Brick cheese, like Colby, is another Wisconsin Original. It was created in 1877 by John Jossi, a Swiss immigrant who was running his own Wisconsin cheese factory by the time he was 14 years old. Much like Jossi, Widmer, a third generation cheesemaker, has been making cheese since he was a teenager, and Brick is one of his specialties.

Widmer crafts about 360,000 pounds of Brick cheese a year, using the same open vats in the 12,000 square-foot facility that his grandfather bought in 1922. And he still uses the same well-worn bricks his grandfather used to press the whey from the cheese. In fact, he’s credited as being the only cheesemaker in the country to continue to use real bricks as part of the make procedure of his Brick cheese.

After pressing, Joe removes the bricks and places the cheeses in a brine solution to take on salt. He also makes a German-Style Brick, a washed-rind “stinky cheese” soaked in a solution to take on bacterial cultures. This cheese is cured in a “warm room” – about 70 degrees – where the bacteria works its magic and is then “smear ripened” with a top-secret Widmer mixture of brine and whey.
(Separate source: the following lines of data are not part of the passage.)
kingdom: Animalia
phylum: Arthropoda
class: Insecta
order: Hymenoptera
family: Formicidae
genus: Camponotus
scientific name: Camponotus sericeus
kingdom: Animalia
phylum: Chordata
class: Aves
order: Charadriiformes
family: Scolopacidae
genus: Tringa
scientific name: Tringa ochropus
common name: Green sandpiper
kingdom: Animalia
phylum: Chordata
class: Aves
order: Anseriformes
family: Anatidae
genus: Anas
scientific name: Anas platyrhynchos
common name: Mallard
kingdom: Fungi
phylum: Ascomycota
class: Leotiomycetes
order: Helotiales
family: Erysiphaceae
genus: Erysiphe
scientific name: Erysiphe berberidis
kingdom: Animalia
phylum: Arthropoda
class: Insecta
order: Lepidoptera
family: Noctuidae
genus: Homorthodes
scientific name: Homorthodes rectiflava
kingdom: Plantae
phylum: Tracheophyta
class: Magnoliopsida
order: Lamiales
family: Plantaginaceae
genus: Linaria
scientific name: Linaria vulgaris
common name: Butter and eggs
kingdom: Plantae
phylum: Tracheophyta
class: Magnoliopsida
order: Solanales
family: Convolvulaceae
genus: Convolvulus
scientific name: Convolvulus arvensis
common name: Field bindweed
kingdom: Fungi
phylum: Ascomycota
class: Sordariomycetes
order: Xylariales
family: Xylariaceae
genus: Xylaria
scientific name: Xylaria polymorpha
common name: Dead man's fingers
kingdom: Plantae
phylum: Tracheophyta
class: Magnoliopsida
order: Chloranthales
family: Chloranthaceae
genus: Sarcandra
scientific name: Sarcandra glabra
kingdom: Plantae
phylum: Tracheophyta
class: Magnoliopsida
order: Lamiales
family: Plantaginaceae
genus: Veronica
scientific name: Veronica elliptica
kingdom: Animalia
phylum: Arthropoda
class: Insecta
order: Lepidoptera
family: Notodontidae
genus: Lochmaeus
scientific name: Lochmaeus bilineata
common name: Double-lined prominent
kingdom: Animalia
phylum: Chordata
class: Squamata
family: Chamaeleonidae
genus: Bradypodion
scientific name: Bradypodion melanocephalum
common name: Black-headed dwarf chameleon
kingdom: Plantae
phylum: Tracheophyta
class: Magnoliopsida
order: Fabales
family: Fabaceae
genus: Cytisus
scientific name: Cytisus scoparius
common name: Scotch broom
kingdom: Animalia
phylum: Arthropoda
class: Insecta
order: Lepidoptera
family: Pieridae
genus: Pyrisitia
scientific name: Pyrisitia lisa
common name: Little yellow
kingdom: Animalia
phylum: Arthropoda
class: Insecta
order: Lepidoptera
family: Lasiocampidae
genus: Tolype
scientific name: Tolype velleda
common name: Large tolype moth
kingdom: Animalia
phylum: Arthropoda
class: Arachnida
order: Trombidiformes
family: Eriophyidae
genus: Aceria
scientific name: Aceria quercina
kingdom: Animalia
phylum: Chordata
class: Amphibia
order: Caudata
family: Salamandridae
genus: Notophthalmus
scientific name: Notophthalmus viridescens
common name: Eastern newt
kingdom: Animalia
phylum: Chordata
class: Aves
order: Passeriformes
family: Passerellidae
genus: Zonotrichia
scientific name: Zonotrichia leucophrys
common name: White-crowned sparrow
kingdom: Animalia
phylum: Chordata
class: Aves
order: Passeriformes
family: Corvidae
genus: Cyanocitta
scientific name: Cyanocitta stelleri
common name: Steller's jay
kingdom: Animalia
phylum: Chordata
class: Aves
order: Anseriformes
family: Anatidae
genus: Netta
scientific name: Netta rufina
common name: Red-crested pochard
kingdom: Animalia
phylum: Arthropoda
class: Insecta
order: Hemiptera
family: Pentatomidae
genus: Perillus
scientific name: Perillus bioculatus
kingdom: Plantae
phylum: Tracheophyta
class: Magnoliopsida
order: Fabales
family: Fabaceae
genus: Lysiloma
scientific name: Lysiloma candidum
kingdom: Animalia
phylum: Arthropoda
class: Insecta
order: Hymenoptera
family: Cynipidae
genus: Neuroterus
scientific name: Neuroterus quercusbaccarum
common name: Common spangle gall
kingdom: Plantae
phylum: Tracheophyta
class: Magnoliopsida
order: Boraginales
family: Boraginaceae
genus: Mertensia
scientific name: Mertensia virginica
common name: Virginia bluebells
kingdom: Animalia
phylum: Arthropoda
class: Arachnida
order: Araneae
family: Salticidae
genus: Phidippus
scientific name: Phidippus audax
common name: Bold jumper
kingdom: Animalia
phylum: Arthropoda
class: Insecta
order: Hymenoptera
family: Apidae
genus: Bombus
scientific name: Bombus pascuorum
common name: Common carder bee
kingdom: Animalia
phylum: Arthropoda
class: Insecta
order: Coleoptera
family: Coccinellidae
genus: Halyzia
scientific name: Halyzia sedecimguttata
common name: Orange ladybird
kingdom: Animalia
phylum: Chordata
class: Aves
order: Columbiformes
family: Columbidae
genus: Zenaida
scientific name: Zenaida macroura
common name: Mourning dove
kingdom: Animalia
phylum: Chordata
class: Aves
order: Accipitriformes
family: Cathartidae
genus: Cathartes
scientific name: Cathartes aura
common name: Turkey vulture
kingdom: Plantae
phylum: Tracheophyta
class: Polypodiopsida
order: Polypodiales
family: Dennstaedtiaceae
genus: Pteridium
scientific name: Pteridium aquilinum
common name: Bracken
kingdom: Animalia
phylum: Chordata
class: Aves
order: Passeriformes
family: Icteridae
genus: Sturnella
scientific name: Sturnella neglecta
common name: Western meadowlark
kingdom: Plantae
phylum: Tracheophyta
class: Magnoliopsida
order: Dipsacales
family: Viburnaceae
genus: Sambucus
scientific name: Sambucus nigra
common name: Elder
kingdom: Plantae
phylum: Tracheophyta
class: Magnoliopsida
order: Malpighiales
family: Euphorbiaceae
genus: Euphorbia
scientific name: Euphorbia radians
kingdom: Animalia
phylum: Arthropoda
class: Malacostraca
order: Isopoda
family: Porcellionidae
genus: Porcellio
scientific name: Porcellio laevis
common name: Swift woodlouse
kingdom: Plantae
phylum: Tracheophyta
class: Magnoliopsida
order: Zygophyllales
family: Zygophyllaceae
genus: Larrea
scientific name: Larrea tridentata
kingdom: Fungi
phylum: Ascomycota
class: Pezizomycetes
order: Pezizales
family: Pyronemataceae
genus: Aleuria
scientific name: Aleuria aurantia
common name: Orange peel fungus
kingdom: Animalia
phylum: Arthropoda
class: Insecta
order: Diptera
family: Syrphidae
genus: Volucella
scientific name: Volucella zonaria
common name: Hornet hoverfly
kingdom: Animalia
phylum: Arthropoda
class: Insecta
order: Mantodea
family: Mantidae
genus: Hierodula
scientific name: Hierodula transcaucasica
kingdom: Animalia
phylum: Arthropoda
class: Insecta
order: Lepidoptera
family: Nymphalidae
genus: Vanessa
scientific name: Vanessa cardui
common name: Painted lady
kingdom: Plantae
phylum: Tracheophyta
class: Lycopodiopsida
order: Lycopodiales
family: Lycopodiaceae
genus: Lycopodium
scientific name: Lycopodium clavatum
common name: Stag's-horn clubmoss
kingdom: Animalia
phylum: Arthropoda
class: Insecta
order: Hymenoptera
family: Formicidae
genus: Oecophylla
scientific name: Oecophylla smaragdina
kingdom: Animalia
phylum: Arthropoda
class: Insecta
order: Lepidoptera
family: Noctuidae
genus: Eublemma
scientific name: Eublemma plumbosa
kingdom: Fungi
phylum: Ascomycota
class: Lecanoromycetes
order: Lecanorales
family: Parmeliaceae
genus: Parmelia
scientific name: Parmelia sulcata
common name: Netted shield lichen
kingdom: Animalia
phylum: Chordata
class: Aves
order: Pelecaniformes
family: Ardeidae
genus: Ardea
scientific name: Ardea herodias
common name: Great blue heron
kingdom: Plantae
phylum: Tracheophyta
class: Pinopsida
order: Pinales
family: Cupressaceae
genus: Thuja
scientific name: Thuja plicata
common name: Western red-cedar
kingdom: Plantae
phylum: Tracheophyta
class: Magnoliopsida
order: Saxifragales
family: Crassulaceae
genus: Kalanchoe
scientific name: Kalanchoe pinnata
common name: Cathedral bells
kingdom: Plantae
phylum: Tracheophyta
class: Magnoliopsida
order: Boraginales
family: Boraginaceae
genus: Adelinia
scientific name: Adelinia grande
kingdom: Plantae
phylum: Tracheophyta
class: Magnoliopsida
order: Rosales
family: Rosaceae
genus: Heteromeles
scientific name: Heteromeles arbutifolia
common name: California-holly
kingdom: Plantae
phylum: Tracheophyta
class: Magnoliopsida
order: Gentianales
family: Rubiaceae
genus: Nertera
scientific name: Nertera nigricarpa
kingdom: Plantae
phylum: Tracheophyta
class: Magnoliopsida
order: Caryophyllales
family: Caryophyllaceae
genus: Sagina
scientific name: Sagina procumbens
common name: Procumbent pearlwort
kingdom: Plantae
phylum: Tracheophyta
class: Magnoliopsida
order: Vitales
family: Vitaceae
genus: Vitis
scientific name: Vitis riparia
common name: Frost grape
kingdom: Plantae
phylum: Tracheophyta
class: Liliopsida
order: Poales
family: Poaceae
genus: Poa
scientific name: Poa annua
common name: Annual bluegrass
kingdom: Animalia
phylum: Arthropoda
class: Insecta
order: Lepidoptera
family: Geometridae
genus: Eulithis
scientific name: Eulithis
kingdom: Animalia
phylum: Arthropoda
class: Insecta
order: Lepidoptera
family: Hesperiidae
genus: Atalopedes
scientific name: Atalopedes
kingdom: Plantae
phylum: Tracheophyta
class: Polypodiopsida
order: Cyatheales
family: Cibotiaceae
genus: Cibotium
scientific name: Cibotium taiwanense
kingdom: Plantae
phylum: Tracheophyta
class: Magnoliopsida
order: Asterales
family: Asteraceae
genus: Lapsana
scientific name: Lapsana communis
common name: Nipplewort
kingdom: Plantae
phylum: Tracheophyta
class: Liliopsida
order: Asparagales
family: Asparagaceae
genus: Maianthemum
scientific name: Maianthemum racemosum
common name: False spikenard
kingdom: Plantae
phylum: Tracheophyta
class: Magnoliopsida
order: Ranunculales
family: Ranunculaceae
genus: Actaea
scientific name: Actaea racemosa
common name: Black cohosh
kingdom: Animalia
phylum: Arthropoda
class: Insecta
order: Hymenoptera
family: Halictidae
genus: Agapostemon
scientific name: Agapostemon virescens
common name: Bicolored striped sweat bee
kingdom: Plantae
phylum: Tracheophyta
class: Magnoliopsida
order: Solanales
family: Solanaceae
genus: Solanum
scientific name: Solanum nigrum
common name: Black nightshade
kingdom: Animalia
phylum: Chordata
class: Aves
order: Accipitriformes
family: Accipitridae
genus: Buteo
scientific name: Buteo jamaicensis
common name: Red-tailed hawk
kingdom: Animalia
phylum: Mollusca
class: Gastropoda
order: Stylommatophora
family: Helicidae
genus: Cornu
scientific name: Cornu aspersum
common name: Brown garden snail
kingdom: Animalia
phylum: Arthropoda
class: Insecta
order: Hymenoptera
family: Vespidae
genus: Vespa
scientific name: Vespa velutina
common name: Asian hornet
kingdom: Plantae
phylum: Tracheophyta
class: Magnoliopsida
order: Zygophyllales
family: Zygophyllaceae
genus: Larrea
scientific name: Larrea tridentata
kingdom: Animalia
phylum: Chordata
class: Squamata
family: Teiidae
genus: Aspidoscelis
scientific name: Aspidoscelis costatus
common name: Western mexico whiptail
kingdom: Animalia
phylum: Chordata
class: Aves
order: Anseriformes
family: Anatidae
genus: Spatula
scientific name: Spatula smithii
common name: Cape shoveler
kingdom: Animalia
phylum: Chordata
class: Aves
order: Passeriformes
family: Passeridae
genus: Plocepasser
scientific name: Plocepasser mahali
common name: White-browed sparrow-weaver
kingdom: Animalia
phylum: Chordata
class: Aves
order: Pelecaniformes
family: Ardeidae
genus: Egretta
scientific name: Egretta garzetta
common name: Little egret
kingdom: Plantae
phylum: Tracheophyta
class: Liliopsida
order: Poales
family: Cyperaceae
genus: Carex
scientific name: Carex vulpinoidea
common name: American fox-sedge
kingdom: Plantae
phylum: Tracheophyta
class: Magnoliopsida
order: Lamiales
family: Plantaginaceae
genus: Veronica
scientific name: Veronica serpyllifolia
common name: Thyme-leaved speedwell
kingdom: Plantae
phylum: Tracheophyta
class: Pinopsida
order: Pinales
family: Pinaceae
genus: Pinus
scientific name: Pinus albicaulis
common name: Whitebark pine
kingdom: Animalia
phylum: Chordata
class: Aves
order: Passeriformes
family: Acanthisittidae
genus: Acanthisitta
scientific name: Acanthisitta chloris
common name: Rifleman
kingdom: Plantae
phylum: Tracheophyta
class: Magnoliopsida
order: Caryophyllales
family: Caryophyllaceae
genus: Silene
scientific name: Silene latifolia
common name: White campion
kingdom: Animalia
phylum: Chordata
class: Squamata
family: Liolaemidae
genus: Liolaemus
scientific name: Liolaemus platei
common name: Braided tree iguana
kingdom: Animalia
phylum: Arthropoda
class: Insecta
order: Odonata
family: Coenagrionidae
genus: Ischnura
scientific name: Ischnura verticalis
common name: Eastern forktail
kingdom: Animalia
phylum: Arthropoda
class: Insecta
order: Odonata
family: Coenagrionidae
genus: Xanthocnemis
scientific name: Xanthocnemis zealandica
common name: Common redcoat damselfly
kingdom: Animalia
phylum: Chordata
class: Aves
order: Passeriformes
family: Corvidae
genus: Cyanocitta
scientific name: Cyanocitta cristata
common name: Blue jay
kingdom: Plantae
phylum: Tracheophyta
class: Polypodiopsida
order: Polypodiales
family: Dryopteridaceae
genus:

“Most people don’t even know what real Brick is,” says Joe. This alone drives his mission to craft the real deal and share with cheese lovers everywhere – and he does mean everywhere, including his very own dinner table. “A Wisconsin cheesemaker can spend a lifetime perfecting his craft,” Joe says,  “much of it spent resisting the urge to eat all the cheese.”